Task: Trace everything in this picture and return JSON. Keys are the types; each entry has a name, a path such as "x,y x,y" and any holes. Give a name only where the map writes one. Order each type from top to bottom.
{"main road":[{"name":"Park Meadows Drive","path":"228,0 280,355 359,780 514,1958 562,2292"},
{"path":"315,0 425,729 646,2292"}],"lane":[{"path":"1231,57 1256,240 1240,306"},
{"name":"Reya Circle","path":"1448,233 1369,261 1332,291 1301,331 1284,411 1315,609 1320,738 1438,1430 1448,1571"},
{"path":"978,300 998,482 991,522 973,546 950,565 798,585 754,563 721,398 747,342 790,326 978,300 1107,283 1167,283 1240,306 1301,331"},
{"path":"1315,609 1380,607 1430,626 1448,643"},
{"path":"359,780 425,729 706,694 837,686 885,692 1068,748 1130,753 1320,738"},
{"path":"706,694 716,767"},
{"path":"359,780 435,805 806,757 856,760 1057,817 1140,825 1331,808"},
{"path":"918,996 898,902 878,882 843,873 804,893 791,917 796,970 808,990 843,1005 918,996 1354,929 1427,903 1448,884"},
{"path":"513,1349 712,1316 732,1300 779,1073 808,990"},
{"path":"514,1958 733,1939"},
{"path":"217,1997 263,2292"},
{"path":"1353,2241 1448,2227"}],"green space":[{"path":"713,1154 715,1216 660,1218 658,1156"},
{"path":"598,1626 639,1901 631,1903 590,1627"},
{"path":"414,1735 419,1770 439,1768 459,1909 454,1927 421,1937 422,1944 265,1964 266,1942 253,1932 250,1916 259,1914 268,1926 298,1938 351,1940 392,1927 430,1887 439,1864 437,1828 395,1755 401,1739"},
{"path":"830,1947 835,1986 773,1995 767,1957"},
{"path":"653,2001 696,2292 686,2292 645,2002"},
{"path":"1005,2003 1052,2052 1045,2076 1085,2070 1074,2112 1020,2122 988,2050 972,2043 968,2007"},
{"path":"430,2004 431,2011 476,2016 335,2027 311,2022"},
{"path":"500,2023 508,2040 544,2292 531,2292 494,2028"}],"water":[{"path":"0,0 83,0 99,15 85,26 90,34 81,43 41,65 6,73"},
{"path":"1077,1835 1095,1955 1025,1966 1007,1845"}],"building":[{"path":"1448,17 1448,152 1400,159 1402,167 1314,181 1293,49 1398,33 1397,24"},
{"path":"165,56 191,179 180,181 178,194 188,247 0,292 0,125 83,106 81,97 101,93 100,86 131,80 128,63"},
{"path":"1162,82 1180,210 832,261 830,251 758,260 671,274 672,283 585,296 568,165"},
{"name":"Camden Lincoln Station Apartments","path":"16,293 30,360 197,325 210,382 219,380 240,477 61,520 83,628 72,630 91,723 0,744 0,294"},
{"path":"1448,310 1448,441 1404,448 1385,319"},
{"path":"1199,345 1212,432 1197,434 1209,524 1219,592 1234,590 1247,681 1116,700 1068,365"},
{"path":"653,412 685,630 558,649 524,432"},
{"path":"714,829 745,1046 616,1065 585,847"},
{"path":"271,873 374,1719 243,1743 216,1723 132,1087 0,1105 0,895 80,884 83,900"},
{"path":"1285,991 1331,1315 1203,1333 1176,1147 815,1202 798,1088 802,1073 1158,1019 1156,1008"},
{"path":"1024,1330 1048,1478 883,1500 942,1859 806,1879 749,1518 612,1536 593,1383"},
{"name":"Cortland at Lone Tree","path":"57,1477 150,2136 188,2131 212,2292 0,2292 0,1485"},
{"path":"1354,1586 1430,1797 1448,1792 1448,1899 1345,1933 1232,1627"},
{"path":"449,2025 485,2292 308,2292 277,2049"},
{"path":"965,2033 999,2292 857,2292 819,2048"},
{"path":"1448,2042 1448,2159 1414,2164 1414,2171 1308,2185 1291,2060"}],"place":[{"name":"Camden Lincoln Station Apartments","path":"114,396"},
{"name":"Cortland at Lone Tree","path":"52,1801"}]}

What to work on: In the data above, find each line where the string "Lincoln" appears, then copy it.

Written answer:
{"name":"Camden Lincoln Station Apartments","path":"16,293 30,360 197,325 210,382 219,380 240,477 61,520 83,628 72,630 91,723 0,744 0,294"},
{"path":"1448,2042 1448,2159 1414,2164 1414,2171 1308,2185 1291,2060"}],"place":[{"name":"Camden Lincoln Station Apartments","path":"114,396"},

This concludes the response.